**To-do item**
For this exercise, write out each entry below exactly, omitting the images.

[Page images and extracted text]
=== Begin Enclosure ===

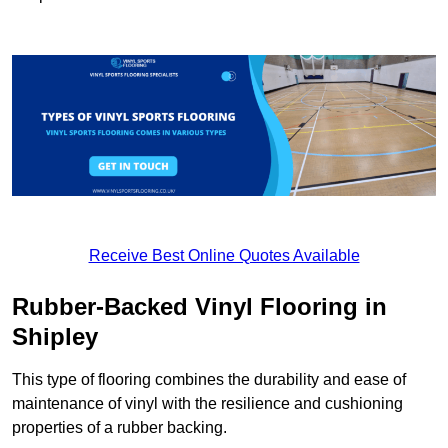
Receive Best Online Quotes Available
Rubber-Backed Vinyl Flooring in
Shipley
This type of flooring combines the durability and ease of
maintenance of vinyl with the resilience and cushioning
properties of a rubber backing.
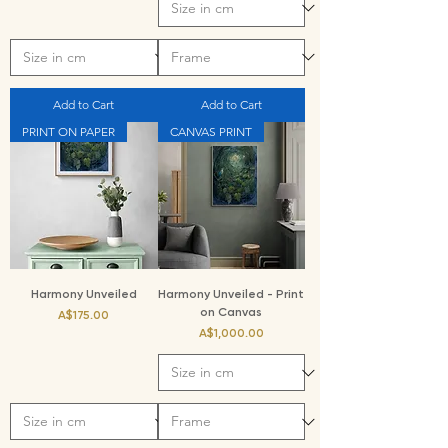
Add to Cart
Add to Cart
PRINT ON PAPER
CANVAS PRINT
Harmony Unveiled
Harmony Unveiled - Print
on Canvas
Price
A$175.00
Price
A$1,000.00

=== End Enclosure ===

**Task response**
Receive Best Online Quotes Available
Rubber-Backed Vinyl Flooring in
Shipley
This type of flooring combines the durability and ease of
maintenance of vinyl with the resilience and cushioning
properties of a rubber backing.
Add to Cart
Add to Cart
PRINT ON PAPER
CANVAS PRINT
Harmony Unveiled
Harmony Unveiled - Print
on Canvas
Price
A$175.00
Price
A$1,000.00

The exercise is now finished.